The client with object id does not have authorization to perform action 'Microsoft.DataFactory/datafactories/datapipelines/read' over scope

Question

I was trying to invoke data factory pipeline from azure function programmatically. Its throwing following error.

link: http://eatcodelive.com/2016/02/24

Answer 1

Solution:

1. Step 1: Register an app in Azure Active directory.
   
2. Step 2: Assign 'Data Factory Contributor' role to the same app. we can achieve this by using power shell.
   

The below code works for me. Please try out in power shell after logged in with Azure credential.
Implementation:

1. Step 1: $azureAdApplication = New-AzureRmADApplication -DisplayName <AppName> -HomePage <URL> -IdentifierUris <URL with domain> -Password <Password>
2. Step 2: New-AzureRmRoleAssignment -RoleDefinitionName "Data Factory Contributor" -ServicePrincipalName $azureAdApplication.ApplicationId

Answer 2

Follow this post : https://docs.microsoft.com/en-us/azure/azure-resource-manager/resource-group-create-service-principal-portal

In this post , Role is given as "Reader" which should be "Owner" instead otherwise it would give permission error on deployment.

Answer 3

I solved by following this post: https://www.nwcadence.com/blog/resolving-authorizationfailed-2016 with the command in PowerShell:

Get-AzureRmResourceProvider -ListAvailable | Select-Object ProviderNamespace | Foreach-Object { Register-AzureRmResourceProvider -ProviderName $_.ProviderNamespace}

Answer 4

I solved by finding the Enterprise Application > Object ID. (it is weird that it does not use App Reg > Application Id)

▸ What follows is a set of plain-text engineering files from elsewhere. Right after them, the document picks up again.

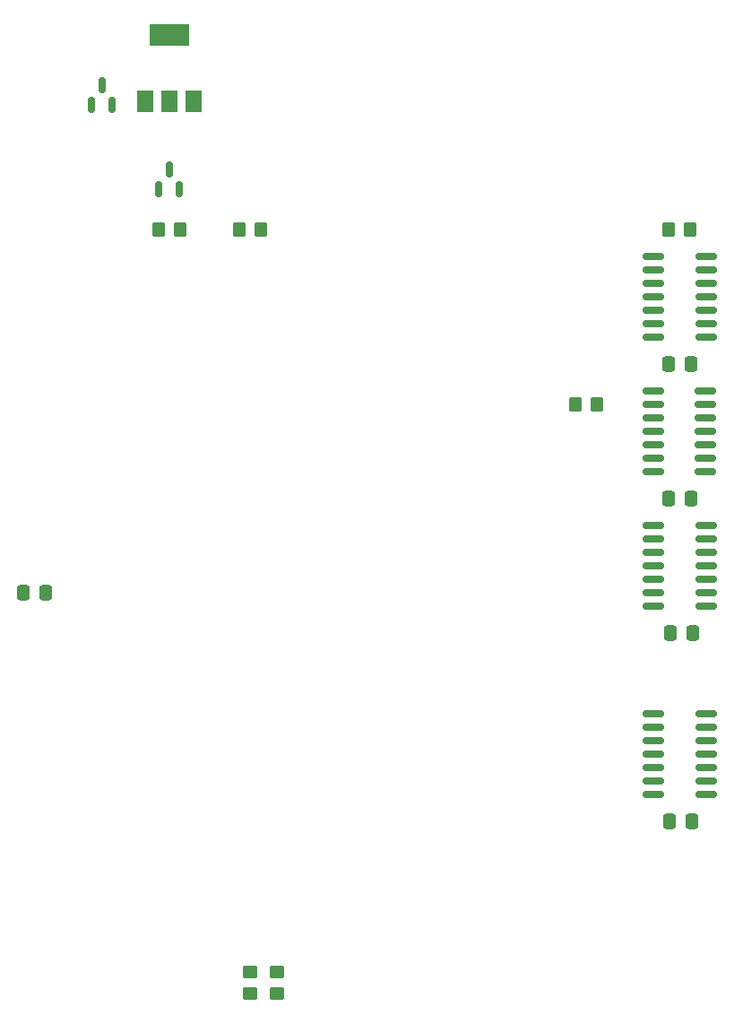
<source format=gbp>
G04 #@! TF.GenerationSoftware,KiCad,Pcbnew,8.0.5*
G04 #@! TF.CreationDate,2024-10-04T16:12:56+02:00*
G04 #@! TF.ProjectId,at90s8535,61743930-7338-4353-9335-2e6b69636164,V1.0*
G04 #@! TF.SameCoordinates,Original*
G04 #@! TF.FileFunction,Paste,Bot*
G04 #@! TF.FilePolarity,Positive*
%FSLAX46Y46*%
G04 Gerber Fmt 4.6, Leading zero omitted, Abs format (unit mm)*
G04 Created by KiCad (PCBNEW 8.0.5) date 2024-10-04 16:12:56*
%MOMM*%
%LPD*%
G01*
G04 APERTURE LIST*
G04 Aperture macros list*
%AMRoundRect*
0 Rectangle with rounded corners*
0 $1 Rounding radius*
0 $2 $3 $4 $5 $6 $7 $8 $9 X,Y pos of 4 corners*
0 Add a 4 corners polygon primitive as box body*
4,1,4,$2,$3,$4,$5,$6,$7,$8,$9,$2,$3,0*
0 Add four circle primitives for the rounded corners*
1,1,$1+$1,$2,$3*
1,1,$1+$1,$4,$5*
1,1,$1+$1,$6,$7*
1,1,$1+$1,$8,$9*
0 Add four rect primitives between the rounded corners*
20,1,$1+$1,$2,$3,$4,$5,0*
20,1,$1+$1,$4,$5,$6,$7,0*
20,1,$1+$1,$6,$7,$8,$9,0*
20,1,$1+$1,$8,$9,$2,$3,0*%
G04 Aperture macros list end*
%ADD10R,1.500000X2.000000*%
%ADD11R,3.800000X2.000000*%
%ADD12RoundRect,0.250000X0.450000X-0.350000X0.450000X0.350000X-0.450000X0.350000X-0.450000X-0.350000X0*%
%ADD13RoundRect,0.250000X-0.337500X-0.475000X0.337500X-0.475000X0.337500X0.475000X-0.337500X0.475000X0*%
%ADD14RoundRect,0.150000X0.150000X-0.587500X0.150000X0.587500X-0.150000X0.587500X-0.150000X-0.587500X0*%
%ADD15RoundRect,0.250000X0.350000X0.450000X-0.350000X0.450000X-0.350000X-0.450000X0.350000X-0.450000X0*%
%ADD16RoundRect,0.150000X0.825000X0.150000X-0.825000X0.150000X-0.825000X-0.150000X0.825000X-0.150000X0*%
%ADD17RoundRect,0.250000X-0.350000X-0.450000X0.350000X-0.450000X0.350000X0.450000X-0.350000X0.450000X0*%
G04 APERTURE END LIST*
D10*
X-18020000Y40030000D03*
X-20320000Y40030000D03*
D11*
X-20320000Y46330000D03*
D10*
X-22620000Y40030000D03*
D12*
X-12700000Y-44180000D03*
X-12700000Y-42180000D03*
D13*
X26902500Y15240000D03*
X28977500Y15240000D03*
D14*
X-25720000Y39702500D03*
X-27620000Y39702500D03*
X-26670000Y41577500D03*
D15*
X20050000Y11430000D03*
X18050000Y11430000D03*
D16*
X30350000Y12700000D03*
X30350000Y11430000D03*
X30350000Y10160000D03*
X30350000Y8890000D03*
X30350000Y7620000D03*
X30350000Y6350000D03*
X30350000Y5080000D03*
X25400000Y5080000D03*
X25400000Y6350000D03*
X25400000Y7620000D03*
X25400000Y8890000D03*
X25400000Y10160000D03*
X25400000Y11430000D03*
X25400000Y12700000D03*
X30415000Y-17780000D03*
X30415000Y-19050000D03*
X30415000Y-20320000D03*
X30415000Y-21590000D03*
X30415000Y-22860000D03*
X30415000Y-24130000D03*
X30415000Y-25400000D03*
X25465000Y-25400000D03*
X25465000Y-24130000D03*
X25465000Y-22860000D03*
X25465000Y-21590000D03*
X25465000Y-20320000D03*
X25465000Y-19050000D03*
X25465000Y-17780000D03*
D13*
X27070000Y-10160000D03*
X29145000Y-10160000D03*
X26902500Y2540000D03*
X28977500Y2540000D03*
X-34057500Y-6350000D03*
X-31982500Y-6350000D03*
D12*
X-10160000Y-44180000D03*
X-10160000Y-42180000D03*
D17*
X26875000Y27940000D03*
X28875000Y27940000D03*
D14*
X-19370000Y31750000D03*
X-21270000Y31750000D03*
X-20320000Y33625000D03*
D17*
X-21320000Y27940000D03*
X-19320000Y27940000D03*
D16*
X30415000Y25400000D03*
X30415000Y24130000D03*
X30415000Y22860000D03*
X30415000Y21590000D03*
X30415000Y20320000D03*
X30415000Y19050000D03*
X30415000Y17780000D03*
X25465000Y17780000D03*
X25465000Y19050000D03*
X25465000Y20320000D03*
X25465000Y21590000D03*
X25465000Y22860000D03*
X25465000Y24130000D03*
X25465000Y25400000D03*
X30415000Y0D03*
X30415000Y-1270000D03*
X30415000Y-2540000D03*
X30415000Y-3810000D03*
X30415000Y-5080000D03*
X30415000Y-6350000D03*
X30415000Y-7620000D03*
X25465000Y-7620000D03*
X25465000Y-6350000D03*
X25465000Y-5080000D03*
X25465000Y-3810000D03*
X25465000Y-2540000D03*
X25465000Y-1270000D03*
X25465000Y0D03*
D17*
X-13700000Y27940000D03*
X-11700000Y27940000D03*
D13*
X26967500Y-27940000D03*
X29042500Y-27940000D03*
M02*

</source>
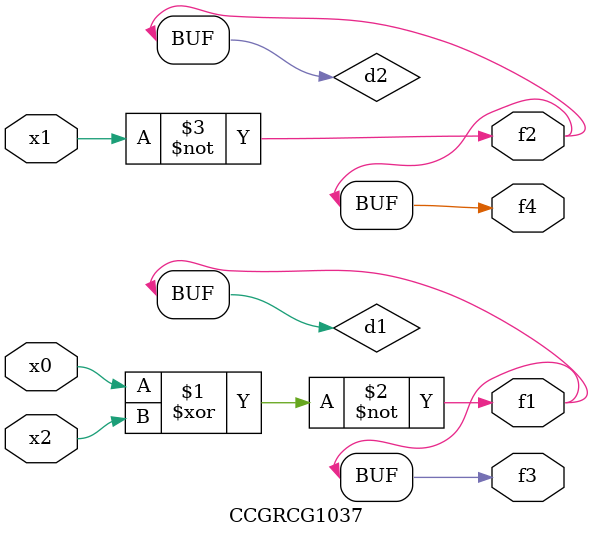
<source format=v>
module CCGRCG1037(
	input x0, x1, x2,
	output f1, f2, f3, f4
);

	wire d1, d2, d3;

	xnor (d1, x0, x2);
	nand (d2, x1);
	nor (d3, x1, x2);
	assign f1 = d1;
	assign f2 = d2;
	assign f3 = d1;
	assign f4 = d2;
endmodule

</source>
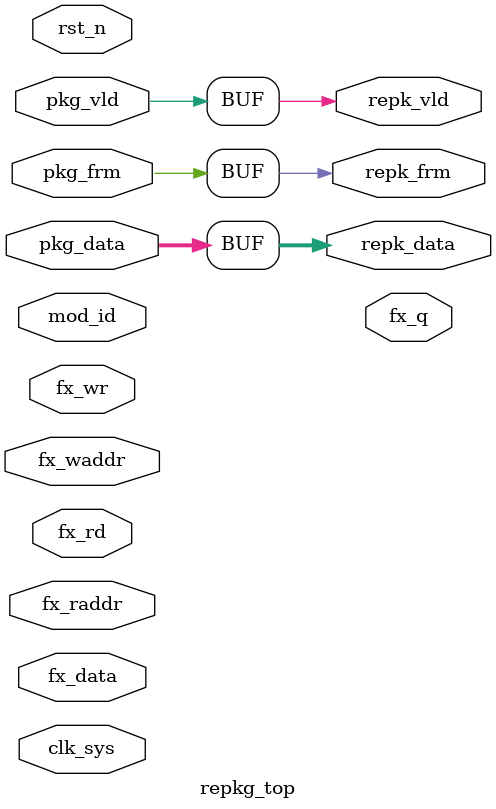
<source format=v>

module repkg_top(
//data path
pkg_data,
pkg_vld,
pkg_frm,
repk_data,
repk_vld,
repk_frm,
//fx bus
fx_waddr,
fx_wr,
fx_data,
fx_rd,
fx_raddr,
fx_q,
mod_id,
//clk rst
clk_sys,
rst_n
);
input[15:0]	pkg_data;
input				pkg_vld;
input				pkg_frm;
output [15:0]	repk_data;
output				repk_vld;
output				repk_frm;
//fx_bus
input 				fx_wr;
input [7:0]		fx_data;
input [15:0]	fx_waddr;
input [15:0]	fx_raddr;
input 				fx_rd;
output  [7:0]	fx_q;
input [5:0] mod_id;
//clk rst
input clk_sys;
input rst_n;
//-------------------------------------------
//-------------------------------------------


// no logic
wire [15:0]	repk_data = pkg_data;
wire				repk_vld = pkg_vld;
wire				repk_frm = pkg_frm;


endmodule

</source>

https://jeanpaul.cloud/2020/02/03/azure-data-factory-pipeline-execution-error/

Answer 5

You get the error that you are not authorized to perform action 'Microsoft.DataFactory/datafactories/datapipelines/read' over scope of pipeline because you don't have the relevant permissions on the datafactory.

You either need to have "Contributor" /"DataFactoryContributor" permissions to create & manage data factory resources or child resources. More details of the azure RBAC roles in the following link:

https://docs.microsoft.com/en-us/azure/active-directory/role-based-access-built-in-roles

Since the customer is trying to use the ADF client from inside Azure Function, the recommendation is to use AAD application and service principal for authentication of ADF client. You can find the instructions for creating AAD application and service principal here:

https://docs.microsoft.com/en-us/azure/azure-resource-manager/resource-group-authenticate-service-principal

Please follow the instructions on how to create the Active Directory application, service principal, and then assign it to the Data Factory Contributor role in the following link and the code sample for using service principal with ADF client.

Answer 6

SEE Common problem when using Azure resource groups & RBAC https://blogs.msdn.microsoft.com/azure4fun/2016/10/20/common-problem-when-using-azure-resource-groups-rbac/

This issue is more likely to happen in newer subscriptions and usually happens if a certain resource type has never been created before in that subscription.

Subscription admins often fix this issue by granting resource group owners contributor rights on the subscription level which contradicts with their strategy of isolating access down to the level of resource group level not the subscription level.

Root cause

Some admins say, that some resources require access to the subscription level to be able to create these resources and that ‘owner’ rights on a resource group level is not sufficient. That is not true.

Let’s take a step back to understand how this all works first.

To provision any resources in azure (using the resource manager model) you need to have a resource provider that supports the creation of that resource. For example, if you will provision a virtual machine, you need to have a ‘Microsoft.Compute’ resource provider available in the subscription first before you can do that.

Resource providers are registered on the level of the subscription only.

Luckily, the Azure Resource Manager (ARM) is intelligent enough to figure that out for you. When a new Azure resource gets provisioned, if the resource provider required for that resource type is not registered in the subscription yet, ARM will attempt to register it for you. That action (resource provider registration) requires access to the subscription level.

By default, any new azure subscription will be pre-registered with a list of commonly used resource providers. The resource provider for IoTHub for instance, is not one of them.

When a user is granted owner rights only on a specific resource group, if that user tries to provision a resource that requires registering a resource provider for the first time, that operation will fail. That is what happened in our case above when trying to provision IoThub.

So the bottom line is, we DO NOT need to grant access permissions to the subscription level for users to be able to create resources like HDInsight, IotHub and SQLDW …etc within their resource groups that they have owner rights on, as long as the resource providers for these resources is already registered.